### [Directions]
Within the entries below, how many lines carry the word "territoire"? State the number and stop.

### [Available records]
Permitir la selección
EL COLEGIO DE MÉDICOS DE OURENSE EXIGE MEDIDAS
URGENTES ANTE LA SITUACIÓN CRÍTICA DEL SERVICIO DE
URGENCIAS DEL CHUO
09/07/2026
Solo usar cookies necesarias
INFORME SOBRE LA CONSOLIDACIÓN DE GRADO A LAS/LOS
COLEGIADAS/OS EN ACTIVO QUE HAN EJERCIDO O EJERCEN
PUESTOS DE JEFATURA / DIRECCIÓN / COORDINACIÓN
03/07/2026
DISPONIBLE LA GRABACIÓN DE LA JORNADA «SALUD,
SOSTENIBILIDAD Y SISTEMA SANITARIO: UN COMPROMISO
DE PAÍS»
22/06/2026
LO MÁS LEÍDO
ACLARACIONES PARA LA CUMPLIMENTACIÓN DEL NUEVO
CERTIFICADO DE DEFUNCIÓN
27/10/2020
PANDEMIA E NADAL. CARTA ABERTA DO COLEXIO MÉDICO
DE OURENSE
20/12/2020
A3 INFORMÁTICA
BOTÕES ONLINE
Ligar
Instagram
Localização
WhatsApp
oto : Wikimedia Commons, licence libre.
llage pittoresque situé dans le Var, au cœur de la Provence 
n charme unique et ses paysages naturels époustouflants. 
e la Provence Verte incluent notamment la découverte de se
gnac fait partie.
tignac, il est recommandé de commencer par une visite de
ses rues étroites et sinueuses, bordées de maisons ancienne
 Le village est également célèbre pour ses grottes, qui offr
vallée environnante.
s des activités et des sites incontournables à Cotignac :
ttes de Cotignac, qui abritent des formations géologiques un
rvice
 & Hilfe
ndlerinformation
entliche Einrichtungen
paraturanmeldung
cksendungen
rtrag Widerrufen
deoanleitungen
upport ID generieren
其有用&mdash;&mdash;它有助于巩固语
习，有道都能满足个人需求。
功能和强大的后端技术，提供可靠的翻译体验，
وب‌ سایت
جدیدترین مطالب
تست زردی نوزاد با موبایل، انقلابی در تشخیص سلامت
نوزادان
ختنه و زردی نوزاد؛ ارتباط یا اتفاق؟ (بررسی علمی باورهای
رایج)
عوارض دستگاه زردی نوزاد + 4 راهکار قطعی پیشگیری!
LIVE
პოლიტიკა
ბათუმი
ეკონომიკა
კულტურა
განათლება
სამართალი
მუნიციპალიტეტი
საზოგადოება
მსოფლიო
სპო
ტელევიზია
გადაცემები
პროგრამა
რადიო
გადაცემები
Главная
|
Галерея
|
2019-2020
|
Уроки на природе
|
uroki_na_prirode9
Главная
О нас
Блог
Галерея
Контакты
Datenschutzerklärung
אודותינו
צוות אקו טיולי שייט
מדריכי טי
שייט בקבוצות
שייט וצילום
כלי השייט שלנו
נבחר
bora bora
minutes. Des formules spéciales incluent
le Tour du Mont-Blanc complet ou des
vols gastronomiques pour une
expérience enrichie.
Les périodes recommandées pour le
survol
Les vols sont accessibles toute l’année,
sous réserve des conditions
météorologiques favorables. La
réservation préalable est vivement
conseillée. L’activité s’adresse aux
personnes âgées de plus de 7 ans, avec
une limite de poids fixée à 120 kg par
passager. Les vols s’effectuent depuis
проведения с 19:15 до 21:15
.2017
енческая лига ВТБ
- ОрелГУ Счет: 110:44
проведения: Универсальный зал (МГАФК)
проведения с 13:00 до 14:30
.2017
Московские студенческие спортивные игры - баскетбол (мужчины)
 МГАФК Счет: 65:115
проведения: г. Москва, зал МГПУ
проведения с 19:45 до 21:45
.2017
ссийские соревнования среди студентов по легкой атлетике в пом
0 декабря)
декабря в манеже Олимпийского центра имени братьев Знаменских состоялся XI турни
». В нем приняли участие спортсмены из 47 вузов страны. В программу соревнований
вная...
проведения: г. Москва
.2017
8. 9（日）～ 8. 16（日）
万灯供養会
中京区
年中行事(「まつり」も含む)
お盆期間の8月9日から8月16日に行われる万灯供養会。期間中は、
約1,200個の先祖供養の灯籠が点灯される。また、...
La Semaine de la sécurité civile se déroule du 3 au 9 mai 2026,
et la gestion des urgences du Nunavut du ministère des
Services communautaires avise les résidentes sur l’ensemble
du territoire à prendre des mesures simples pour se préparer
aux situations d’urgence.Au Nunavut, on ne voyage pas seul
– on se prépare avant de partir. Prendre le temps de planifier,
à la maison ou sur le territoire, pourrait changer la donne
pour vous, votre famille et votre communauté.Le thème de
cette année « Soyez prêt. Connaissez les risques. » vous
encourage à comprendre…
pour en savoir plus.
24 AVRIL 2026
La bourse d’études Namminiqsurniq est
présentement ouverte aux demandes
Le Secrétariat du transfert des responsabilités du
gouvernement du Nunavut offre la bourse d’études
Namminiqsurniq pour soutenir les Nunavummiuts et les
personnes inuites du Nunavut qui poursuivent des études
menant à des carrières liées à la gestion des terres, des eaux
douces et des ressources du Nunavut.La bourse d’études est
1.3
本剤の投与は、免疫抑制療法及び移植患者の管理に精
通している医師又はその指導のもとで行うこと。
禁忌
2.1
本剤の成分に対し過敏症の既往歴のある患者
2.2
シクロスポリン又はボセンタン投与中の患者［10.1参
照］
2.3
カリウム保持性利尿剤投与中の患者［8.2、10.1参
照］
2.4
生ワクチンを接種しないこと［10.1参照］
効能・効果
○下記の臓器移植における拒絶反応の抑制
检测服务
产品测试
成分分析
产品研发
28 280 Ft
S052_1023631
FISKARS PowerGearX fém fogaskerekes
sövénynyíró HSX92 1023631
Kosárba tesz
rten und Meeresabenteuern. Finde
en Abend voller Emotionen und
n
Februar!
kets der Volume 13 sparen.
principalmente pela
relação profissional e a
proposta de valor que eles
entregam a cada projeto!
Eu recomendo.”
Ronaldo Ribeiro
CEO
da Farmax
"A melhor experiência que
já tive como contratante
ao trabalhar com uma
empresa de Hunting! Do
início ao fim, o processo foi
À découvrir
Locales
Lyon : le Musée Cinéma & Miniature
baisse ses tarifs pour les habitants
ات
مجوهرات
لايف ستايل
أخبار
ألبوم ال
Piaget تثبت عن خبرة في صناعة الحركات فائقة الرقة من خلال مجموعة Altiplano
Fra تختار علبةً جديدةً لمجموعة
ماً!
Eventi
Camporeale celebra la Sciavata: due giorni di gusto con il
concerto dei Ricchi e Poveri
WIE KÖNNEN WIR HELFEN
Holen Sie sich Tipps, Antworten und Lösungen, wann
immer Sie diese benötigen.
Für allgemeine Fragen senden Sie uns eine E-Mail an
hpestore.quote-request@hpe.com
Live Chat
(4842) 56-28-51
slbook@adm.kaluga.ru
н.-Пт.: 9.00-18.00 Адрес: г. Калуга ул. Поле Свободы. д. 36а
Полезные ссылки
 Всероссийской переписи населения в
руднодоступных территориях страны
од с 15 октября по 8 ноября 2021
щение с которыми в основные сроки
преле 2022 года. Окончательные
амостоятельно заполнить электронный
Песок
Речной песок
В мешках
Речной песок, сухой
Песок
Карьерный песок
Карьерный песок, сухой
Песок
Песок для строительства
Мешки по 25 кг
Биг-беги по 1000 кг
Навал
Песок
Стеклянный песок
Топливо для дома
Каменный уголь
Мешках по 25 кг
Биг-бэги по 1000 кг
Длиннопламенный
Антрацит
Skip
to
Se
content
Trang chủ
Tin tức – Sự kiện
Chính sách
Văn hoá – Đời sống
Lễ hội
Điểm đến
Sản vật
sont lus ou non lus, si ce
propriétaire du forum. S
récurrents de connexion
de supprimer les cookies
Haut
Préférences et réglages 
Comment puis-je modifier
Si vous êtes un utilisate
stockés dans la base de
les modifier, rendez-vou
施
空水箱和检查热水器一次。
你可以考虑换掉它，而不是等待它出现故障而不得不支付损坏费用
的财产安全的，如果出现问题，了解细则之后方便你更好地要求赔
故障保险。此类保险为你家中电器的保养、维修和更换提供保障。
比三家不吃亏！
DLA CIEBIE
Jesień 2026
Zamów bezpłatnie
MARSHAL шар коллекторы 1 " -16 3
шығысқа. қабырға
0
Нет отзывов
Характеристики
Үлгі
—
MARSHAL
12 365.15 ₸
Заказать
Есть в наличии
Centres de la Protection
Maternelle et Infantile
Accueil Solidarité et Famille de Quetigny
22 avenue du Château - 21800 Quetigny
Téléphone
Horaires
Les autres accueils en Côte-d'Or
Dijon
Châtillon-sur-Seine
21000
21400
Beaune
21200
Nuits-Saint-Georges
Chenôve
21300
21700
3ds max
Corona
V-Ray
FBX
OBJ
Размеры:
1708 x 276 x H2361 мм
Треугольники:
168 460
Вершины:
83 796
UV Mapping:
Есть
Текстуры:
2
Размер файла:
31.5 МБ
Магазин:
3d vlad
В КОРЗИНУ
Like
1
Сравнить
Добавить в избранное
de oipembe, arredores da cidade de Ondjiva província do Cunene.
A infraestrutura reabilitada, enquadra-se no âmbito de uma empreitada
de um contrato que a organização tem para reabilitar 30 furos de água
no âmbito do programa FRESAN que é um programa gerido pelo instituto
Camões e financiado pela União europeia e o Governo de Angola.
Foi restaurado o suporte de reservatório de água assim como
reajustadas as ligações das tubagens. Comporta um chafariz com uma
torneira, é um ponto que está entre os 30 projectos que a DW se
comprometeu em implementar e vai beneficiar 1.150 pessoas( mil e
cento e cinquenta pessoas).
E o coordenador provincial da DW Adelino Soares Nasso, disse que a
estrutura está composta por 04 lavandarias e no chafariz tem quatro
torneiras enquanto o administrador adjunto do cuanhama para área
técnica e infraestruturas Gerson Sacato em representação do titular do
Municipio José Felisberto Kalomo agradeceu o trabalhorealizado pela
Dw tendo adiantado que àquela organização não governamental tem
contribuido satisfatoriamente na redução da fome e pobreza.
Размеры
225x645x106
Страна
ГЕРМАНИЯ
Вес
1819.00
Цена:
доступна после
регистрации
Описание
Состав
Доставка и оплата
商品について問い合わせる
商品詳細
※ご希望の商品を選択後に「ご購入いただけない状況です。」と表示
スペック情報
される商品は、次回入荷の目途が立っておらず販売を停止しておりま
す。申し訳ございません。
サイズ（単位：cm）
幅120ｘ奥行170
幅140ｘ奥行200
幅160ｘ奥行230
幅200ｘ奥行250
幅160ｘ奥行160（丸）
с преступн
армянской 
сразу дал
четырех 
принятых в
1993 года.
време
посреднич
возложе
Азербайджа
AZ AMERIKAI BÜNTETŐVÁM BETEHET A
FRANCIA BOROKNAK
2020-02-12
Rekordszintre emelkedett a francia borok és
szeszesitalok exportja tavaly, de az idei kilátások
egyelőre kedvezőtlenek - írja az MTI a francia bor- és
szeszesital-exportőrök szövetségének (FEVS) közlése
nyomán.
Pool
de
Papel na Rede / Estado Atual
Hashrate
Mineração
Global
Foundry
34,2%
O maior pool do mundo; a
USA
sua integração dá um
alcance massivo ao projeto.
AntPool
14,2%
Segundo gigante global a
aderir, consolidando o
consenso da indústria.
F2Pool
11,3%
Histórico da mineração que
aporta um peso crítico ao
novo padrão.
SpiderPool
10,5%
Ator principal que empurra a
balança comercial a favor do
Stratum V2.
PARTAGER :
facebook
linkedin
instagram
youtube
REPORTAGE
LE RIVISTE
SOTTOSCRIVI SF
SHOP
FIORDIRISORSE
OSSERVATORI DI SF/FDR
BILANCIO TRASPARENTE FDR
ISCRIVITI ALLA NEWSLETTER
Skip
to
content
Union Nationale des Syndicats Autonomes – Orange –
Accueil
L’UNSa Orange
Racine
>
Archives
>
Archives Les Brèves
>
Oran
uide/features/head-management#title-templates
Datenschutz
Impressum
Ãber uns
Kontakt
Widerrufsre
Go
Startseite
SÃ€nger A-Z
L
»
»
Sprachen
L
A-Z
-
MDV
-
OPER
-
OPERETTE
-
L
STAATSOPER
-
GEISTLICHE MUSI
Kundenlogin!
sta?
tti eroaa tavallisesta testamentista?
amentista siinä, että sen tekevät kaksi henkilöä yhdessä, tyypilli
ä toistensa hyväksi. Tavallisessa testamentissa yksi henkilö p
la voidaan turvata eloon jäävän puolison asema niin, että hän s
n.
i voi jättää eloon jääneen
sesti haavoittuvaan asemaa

### [Answer to the exercise]
2